What is anemia? When your red blood cell count falls too low, your blood may not contain as much oxygen as you need, potentially a symptom of numerous health problems
What is anemia?
Your body needs oxygen to function. Normally, it is carried from your lungs to other parts of your body through a protein in red blood cells called hemoglobin. If your red blood count is low, you have anemia.
An estimated third of the world’s population is anemic, usually because of an iron deficiency. A multi-vitamin with iron might be what you need, but it’s important to check for underlying causes. Anemia can be a sign of an illness like endometriosis, or malaria. In the United States, pregnant women, menstruating girls, and people with inflammatory bowel disease need to be especially aware of the risk of anemia.
Your body must keep creating red blood cells, which die after about 120 days. Anemia could be caused either by a problem that makes you lose red blood cells or slows production. The result is that the your body does not replace red blood cells when they die.
Production often drops because you aren’t eating enough iron, vitamin B-12, or folate. Failures of the kidneys or thyroid could also be a cause.
You could be losing cells because of bleeding from endometriosis, accidents, childbirth, surgery, scars on the liver or within bone marrow, genetic disorders, and other issues.
Nearly half of all cases are caused by a shortage of iron, which is more common in women who are menstruating or pregnant. According to the National Institutes of Health, men need 8 mg of iron a day and women need 18 mg until the age of 50, when they also need 8. During pregnancy, a woman needs 27 mg. You can get iron from red meat, dark turkey meat, chicken and beef liver, seafood, fortified cereals, oatmeal, lentils, beans, and spinach.
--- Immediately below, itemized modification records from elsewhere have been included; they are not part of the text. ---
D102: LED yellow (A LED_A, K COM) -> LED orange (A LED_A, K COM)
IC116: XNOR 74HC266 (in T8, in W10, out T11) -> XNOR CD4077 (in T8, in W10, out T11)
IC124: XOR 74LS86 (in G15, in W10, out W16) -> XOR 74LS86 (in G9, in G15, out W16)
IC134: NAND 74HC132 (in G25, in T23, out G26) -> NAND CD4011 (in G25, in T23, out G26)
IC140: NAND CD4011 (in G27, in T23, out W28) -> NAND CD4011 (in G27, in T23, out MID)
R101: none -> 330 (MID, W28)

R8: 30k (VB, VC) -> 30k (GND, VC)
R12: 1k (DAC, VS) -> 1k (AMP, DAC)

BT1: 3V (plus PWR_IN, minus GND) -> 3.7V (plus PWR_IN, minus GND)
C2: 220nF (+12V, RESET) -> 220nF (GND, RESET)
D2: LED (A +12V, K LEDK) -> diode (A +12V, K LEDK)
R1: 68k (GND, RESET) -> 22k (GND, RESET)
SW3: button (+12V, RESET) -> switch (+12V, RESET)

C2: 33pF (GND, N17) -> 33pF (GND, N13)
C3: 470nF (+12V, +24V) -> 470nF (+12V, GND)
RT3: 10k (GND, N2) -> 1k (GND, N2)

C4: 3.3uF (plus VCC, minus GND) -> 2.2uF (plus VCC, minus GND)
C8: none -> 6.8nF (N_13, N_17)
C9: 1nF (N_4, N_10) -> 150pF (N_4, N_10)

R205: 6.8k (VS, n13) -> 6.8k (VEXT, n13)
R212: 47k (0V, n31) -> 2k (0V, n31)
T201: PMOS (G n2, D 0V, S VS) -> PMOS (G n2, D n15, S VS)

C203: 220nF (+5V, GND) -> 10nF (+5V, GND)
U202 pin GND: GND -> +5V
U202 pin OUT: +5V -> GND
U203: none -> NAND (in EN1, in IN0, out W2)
Shortages of folate and B-12 can also cause anemia. The easiest way to make sure you’re not short of any of these nutrients, especially if you’re a menstruating woman, is to take a supplement.
Do you often feel cold? Are you lightheaded, tired, or constipated? Do you get cravings for odd things like ice? People with anemia may have pale skin, an increased heart rate, a heart murmur, brittle nails, chest pains, shortness of breath, a painful tongue, or, in severe cases, faint.
Seek immediate care if you have chest pains or faint.
If your doctors suspect anemia, they will order lab tests, including the CBC blood test that shows the number and size of the red blood cells and tests to see your iron, folic acid, and vitamin B-12 blood levels. You might also need a test for blood in your stool, which could be caused by stomach ulcers, colitis or colon cancer. The lost blood could trigger anemia.
If you do have anemia, other tests may be necessary to pin down the underlying cause.
Certain kinds of anemia have specific symptoms.
- Aplastic anemia: This can cause fever, frequent infections, and skin rashes.
- Folic acid deficiency anemia: This can cause irritability, diarrhea, and a smooth tongue.
- Hemolytic anemia: This can cause jaundice, dark urine, a fever, and abdominal pain.
- Sickle cell anemia: This problem, often inherited among African Americans, can cause painful swelling in the feet and hands, as well as fatigue and jaundice.
Your treatment will depend on the cause. You might do fine with supplements, or you may need B-12 injections or changes in your diet. You may need treatment for an underlying cause. In severe cases, you may need a blood transfusion.